Squadre armate iniziarono le requisizioni forzate delle eccedenze nelle campagne per rifornire le città in ginocchio. La moneta si svalutò e le retribuzioni venivano pagate in natura. Dal 1914 al 1921, comprendendo anche la guerra mondiale e la guerra civile, morirono circa 28 milioni di persone. Per migliorare la produttività, i comunisti militarizzarono il lavoro: il controllo sui lavoratori era rigidissimo, non si poteva cambiare impiego, vennero esautorati i comitati operai di gestione. Vennero scelti dei direttori con poteri assoluti. Furono di nuovo utilizzati gli specialisti borghesi, con stipendi relativamente alti.

Era la fine della "dittatura del proletariato" vagheggiata da Lenin e l'inizio della "dittatura del partito". L'irrigidimento ulteriore del regime non poteva passare senza qualche tentativo di ribellione. Nella seconda metà del 1920 si ebbero rivolte nelle campagne, dove i contadini si opponevano alle requisizioni forzate.

MALCONTENTO NELLE FABBRICHE (*)

Anche nelle fabbriche cresceva il malcontento. Nel febbraio del 1921 scoppiarono scioperi e manifestazioni a Pietrogrado e Mosca, sanguinosamente repressi con l'impiego di truppe. Ma l'episodio più famoso, grave e emblematico fu la rivolta di Kronstadt. Kronstadt era stato uno dei baluardi della rivoluzione del 1917. Qui i marinai scesero in aperta rivolta, alla luce di un programma che chiedeva la fine della dittatura del Partito bolscevico, la restaurazione della libertà politica, la restaurazione di soviet liberamente eletti, la fine delle requisizioni forzate nelle campagne a danno dei contadini piccoli produttori. Nel frattempo, l'insoddisfazione degli operai delle città aveva trovato un referente politico in una corrente interna al Partito bolscevico, l' "opposizione operaia".

La rivolta di Kronsatdt durò dal 2 al 17 marzo. La repressione, condotta direttamente da Lenin e Trockij, fu durissima. I controrivoluzionari, senza processo, furono o fucilati o deportati. Intanto, l'8 giugno del 1922 si svolse il primo processo politico dell'éra comunista, processo che segnò la rottura con il socialismo internazionale. Sul banco degli imputati sedevano 27 socialrivoluzionari. Le udienze avevano una parvenza di regolarità che sembravano tranquillizzare i difensori giunti dall'Europa, tanto più che Bucharin a Berlino, qualche giorno prima, aveva promesso: "Niente condanne a morte". In realtà dopo i primi giorni di processo i difensori occidentali lasciarono Mosca per protesta contro l'iniquità del procedimento.

ELENCO FORNITO:

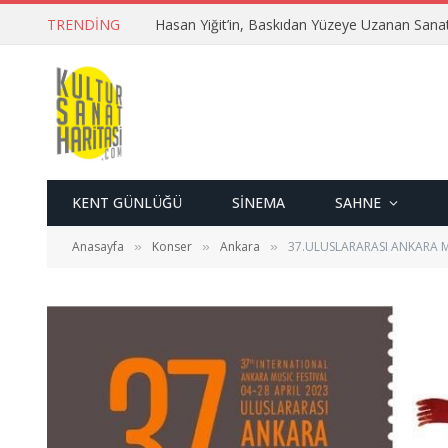
TRENDING
Hasan Yiğit’in, Baskıdan Yüzeye Uzanan Sana
KENT GÜNLÜĞÜ
SINEMA
SAHNE
Anasayfa
Konser
Ankara
37.ULUSLARARASI ANKARA MÜ
»
»
»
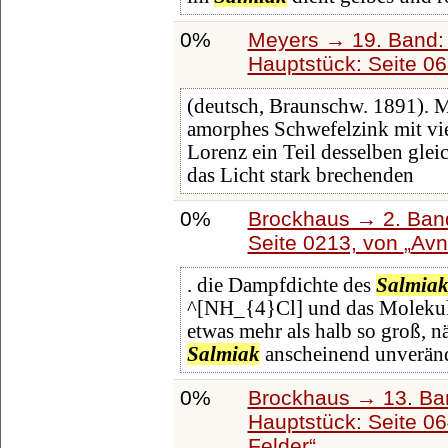
0%
Meyers → 19. Band: 
Hauptstück: Seite 0
(deutsch, Braunschw. 1891). M
amorphes Schwefelzink mit vi
Lorenz ein Teil desselben gle
das Licht stark brechenden
0%
Brockhaus → 2. Band
Seite 0213, von
Avn
. die Dampfdichte des
Salmiak
^[NH_{4}Cl] und das Molekula
etwas mehr als halb so groß, 
Salmiak
anscheinend unveränd
0%
Brockhaus → 13. Ban
Hauptstück: Seite 0
Felder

COMPITI DA SVOLGERE:
a) Riscrivi per intero l'elenco fornito, mettendo "Cloruro d'ammonio" al posto di "Salmiak" e lasciando invariato tutto il resto. Non riportare le immagini.
b) Prosegui il brano sulla Russia bolscevica a partire dalla sua ultima frase.

RISPOSTE AI COMPITI:
a)
TRENDING
Hasan Yiğit’in, Baskıdan Yüzeye Uzanan Sana
KENT GÜNLÜĞÜ
SINEMA
SAHNE
Anasayfa
Konser
Ankara
37.ULUSLARARASI ANKARA MÜ
»
»
»
0%
Meyers → 19. Band: 
Hauptstück: Seite 0
(deutsch, Braunschw. 1891). M
amorphes Schwefelzink mit vi
Lorenz ein Teil desselben gle
das Licht stark brechenden
0%
Brockhaus → 2. Band
Seite 0213, von
Avn
. die Dampfdichte des
Cloruro d'ammonio
^[NH_{4}Cl] und das Molekula
etwas mehr als halb so groß, 
Cloruro d'ammonio
anscheinend unveränd
0%
Brockhaus → 13. Ban
Hauptstück: Seite 0
Felder

b)
E la sentenza, nonostante le promesse di Bucharin, comminò ben 14 pene capitali. L'episodio accelerò la rottura del movimento bolscevico con i partiti socialisti europei. Proprio in quei giorni si aprì il X congresso del Pcus (Partito Comunista dell'Unione Sovietica). Due furono le grandi decisioni prese nel corso di questa assise. Furono vietate le correnti interne al partito e fu varata la Nep (Nuova Politica Economica). La prima comportò l'affermarsi del monolitismo anche interno al partito (Lenin, a proposito del dibattito interno, disse che si trattava di un lusso che "non possiamo permetterci"). Della democrazia nel regime comunista non c'era più nemmeno la parvenza.

IL PROGETTO DI LENIN 

I sindacati stessi diventarono uno strumento al servizio dello Stato. La Nep fu elaborata dallo stesso Lenin e aveva come scopo la ripresa economica, soprattutto nelle campagne. Le tasse furono ridotte del 40%. Dovevano essere pagate in natura (dal 1923 in danaro) secondo una quota fissa, il che doveva garantire ai produttori il possesso di eccedenze da vendere al mercato libero, incentivandoli alla produzione. Il commercio venne riaperto all'iniziativa privata, con la formazione della classe dei cosiddetti nepmen.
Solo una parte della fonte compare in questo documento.